[[ Excerpt to read open ]]

On Wed, Jun 30, 2021 at 01:01:47PM -0700, Boris Burkov wrote:
> This patchset provides support for fsverity in btrfs.

I did one more pass and fixed issues pointed out by Eric and some other
minor style issues. Patchset has been moved from topic branch to
misc-next, please send separate patches or let me know if there are
trivial fixups needed. Thanks.

^ permalink raw reply	[flat|nested] 18+ messages in thread

* Re: [PATCH v6 2/3] btrfs: initial fsverity support
  2021-06-30 20:01 ` [PATCH v6 2/3] btrfs: initial fsverity support Boris Burkov
  2021-07-11 14:52   ` Eric Biggers
  2021-07-28 15:05   ` David Sterba
@ 2021-09-14 17:32   ` Eric Biggers
  2021-09-14 17:49     ` Boris Burkov
  2 siblings, 1 reply; 18+ messages in thread
From: Eric Biggers @ 2021-09-14 17:32 UTC (permalink / raw)
  To: Boris Burkov; +Cc: linux-btrfs, linux-fscrypt, kernel-team

Hi Boris,

On Wed, Jun 30, 2021 at 01:01:49PM -0700, Boris Burkov wrote:
> Add support for fsverity in btrfs. To support the generic interface in
> fs/verity, we add two new item types in the fs tree for inodes with
> verity enabled. One stores the per-file verity descriptor and btrfs
> verity item and the other stores the Merkle tree data itself.
> 
> Verity checking is done in end_page_read just before a page is marked
> uptodate. This naturally handles a variety of edge cases like holes,
> preallocated extents, and inline extents. Some care needs to be taken to
> not try to verity pages past the end of the file, which are accessed by
> the generic buffered file reading code under some circumstances like
> reading to the end of the last page and trying to read again. Direct IO
> on a verity file falls back to buffered reads.
> 
> Verity relies on PageChecked for the Merkle tree data itself to avoid
> re-walking up shared paths in the tree. For this reason, we need to
> cache the Merkle tree data. Since the file is immutable after verity is
> turned on, we can cache it at an index past EOF.
> 
> Use the new inode ro_flags to store verity on the inode item, so that we
> can enable verity on a file, then rollback to an older kernel and still
> mount the file system and read the file. Since we can't safely write the
> file anymore without ruining the invariants of the Merkle tree, we mark
> a ro_compat flag on the file system when a file has verity enabled.

[[ Excerpt to read closed ]]
[[ Record set open ]]

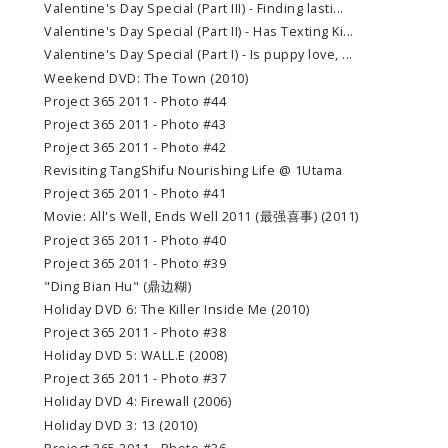
Valentine's Day Special (Part III) - Finding lasti...
Valentine's Day Special (Part II) - Has Texting Ki...
Valentine's Day Special (Part I) - Is puppy love, ...
Weekend DVD: The Town (2010)
Project 365 2011 - Photo #44
Project 365 2011 - Photo #43
Project 365 2011 - Photo #42
Revisiting TangShifu Nourishing Life @ 1Utama
Project 365 2011 - Photo #41
Movie: All's Well, Ends Well 2011 (最强喜事) (2011)
Project 365 2011 - Photo #40
Project 365 2011 - Photo #39
"Ding Bian Hu" (鼎边糊)
Holiday DVD 6: The Killer Inside Me (2010)
Project 365 2011 - Photo #38
Holiday DVD 5: WALL.E (2008)
Project 365 2011 - Photo #37
Holiday DVD 4: Firewall (2006)
Holiday DVD 3: 13 (2010)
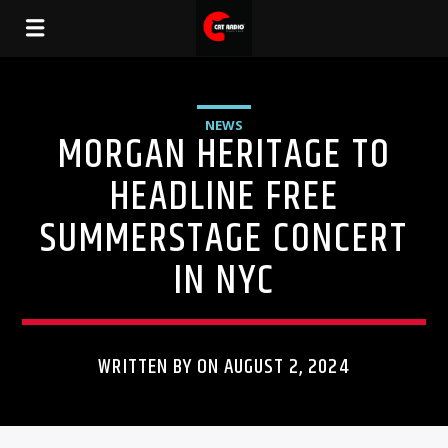
NEWS
MORGAN HERITAGE TO
HEADLINE FREE
SUMMERSTAGE CONCERT
IN NYC
WRITTEN BY ON AUGUST 2, 2024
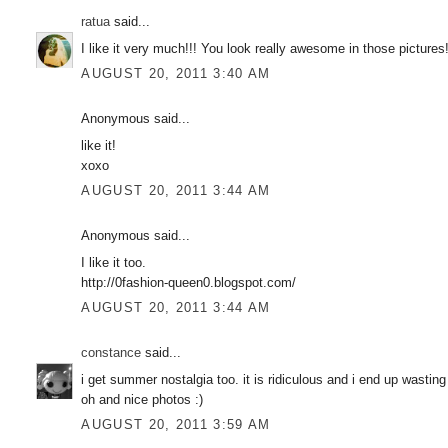
ratua
said...
I like it very much!!! You look really awesome in those pictures
AUGUST 20, 2011 3:40 AM
Anonymous said...
like it!
xoxo
AUGUST 20, 2011 3:44 AM
Anonymous said...
I like it too.
http://0fashion-queen0.blogspot.com/
AUGUST 20, 2011 3:44 AM
constance
said...
i get summer nostalgia too. it is ridiculous and i end up wasti
oh and nice photos :)
AUGUST 20, 2011 3:59 AM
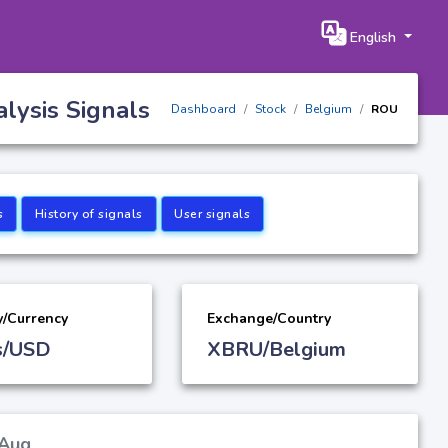
English
lysis Signals
Dashboard
Stock
Belgium
ROU
s
History of signals
User signals
y/Currency
Exchange/Country
s/USD
XBRU/Belgium
 Aug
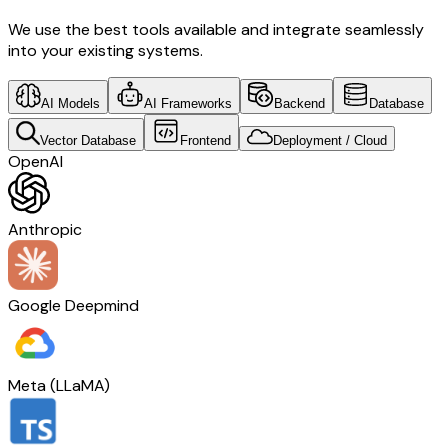
We use the best tools available and integrate seamlessly
into your existing systems.
AI Models
AI Frameworks
Backend
Database
Vector Database
Frontend
Deployment / Cloud
OpenAI
Anthropic
Google Deepmind
Meta (LLaMA)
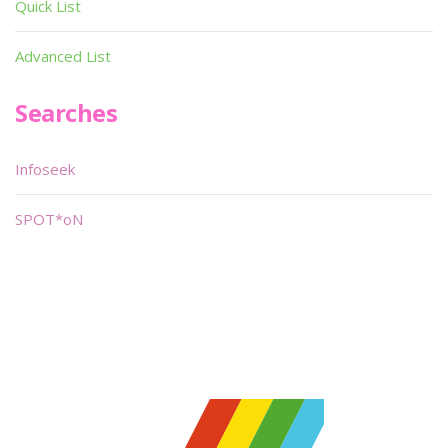
Quick List
Advanced List
Searches
Infoseek
SPOT*oN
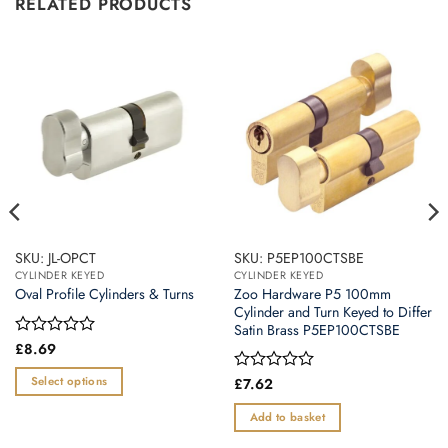
RELATED PRODUCTS
SKU: JL-OPCT
SKU: P5EP100CTSBE
CYLINDER KEYED
CYLINDER KEYED
Zoo Hardware P5 100mm
Oval Profile Cylinders & Turns
Cylinder and Turn Keyed to Differ
Satin Brass P5EP100CTSBE
Rated
£
8.69
0
out
Select options
Rated
£
7.62
of
0
This
5
out
Add to basket
product
of
5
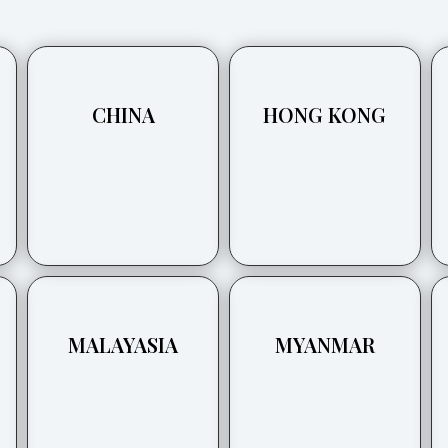
CHINA
HONG KONG
MALAYASIA
MYANMAR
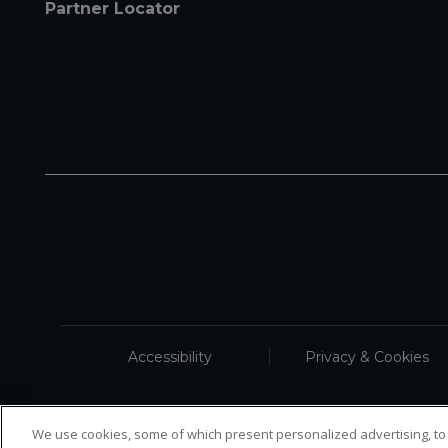
Partner Locator
Accessibility
Privacy & Cookies
We use cookies, some of which present personalized advertising, to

[[ Record set closed ]]

### Check your understanding:
1. Reproduce the btrfs fsverity thread word for word, beginning at the words that contain "On Wed, Jun 30, 2021 at 01:01:49PM" and stopping after "tree data itself.".
2. Pick up the btrfs fsverity thread after its last sentence and keep writing it.

### Replies:
1.
On Wed, Jun 30, 2021 at 01:01:49PM -0700, Boris Burkov wrote:
> Add support for fsverity in btrfs. To support the generic interface in
> fs/verity, we add two new item types in the fs tree for inodes with
> verity enabled. One stores the per-file verity descriptor and btrfs
> verity item and the other stores the Merkle tree data itself.

2.
I want to mention the btrfs verity support in
Documentation/filesystems/fsverity.rst, and I have a couple questions:

1. Is the ro_compat filesystem flag still a thing?  The commit message claims it
   is, and BTRFS_FEATURE_COMPAT_RO_VERITY is defined in the code, but it doesn't
   seem to actually be used.  It's not needed since you found a way to make the
   inode flags ro_compat instead, right?

2. Is there a minimum version of btrfs-progs that is required to use btrfs
   verity?  With ext4 and f2fs, the fsck tools had to be updated, so there were
   minimum versions of the userspace tools required.

Thanks,

- Eric

^ permalink raw reply	[flat|nested] 18+ messages in thread

* Re: [PATCH v6 2/3] btrfs: initial fsverity support
  2021-09-14 17:32   ` Eric Biggers
@ 2021-09-14 17:49     ` Boris Burkov
  2021-09-14 17:56       ` Eric Biggers
  2021-09-14 18:03       ` David Sterba
  0 siblings, 2 replies; 18+ messages in thread
From: Boris Burkov @ 2021-09-14 17:49 UTC (permalink / raw)
  To: Eric Biggers; +Cc: linux-btrfs, linux-fscrypt, kernel-team

On Tue, Sep 14, 2021 at 10:32:59AM -0700, Eric Biggers wrote:
> Hi Boris,
> 
> On Wed, Jun 30, 2021 at 01:01:49PM -0700, Boris Burkov wrote:
> > Add support for fsverity in btrfs. To support the generic interface in
> > fs/verity, we add two new item types in the fs tree for inodes with
> > verity enabled. One stores the per-file verity descriptor and btrfs
> > verity item and the other stores the Merkle tree data itself.
> > 
> > Verity checking is done in end_page_read just before a page is marked
> > uptodate. This naturally handles a variety of edge cases like holes,
> > preallocated extents, and inline extents. Some care needs to be taken to
> > not try to verity pages past the end of the file, which are accessed by
> > the generic buffered file reading code under some circumstances like
> > reading to the end of the last page and trying to read again. Direct IO
> > on a verity file falls back to buffered reads.
> > 
> > Verity relies on PageChecked for the Merkle tree data itself to avoid
> > re-walking up shared paths in the tree. For this reason, we need to
> > cache the Merkle tree data. Since the file is immutable after verity is
> > turned on, we can cache it at an index past EOF.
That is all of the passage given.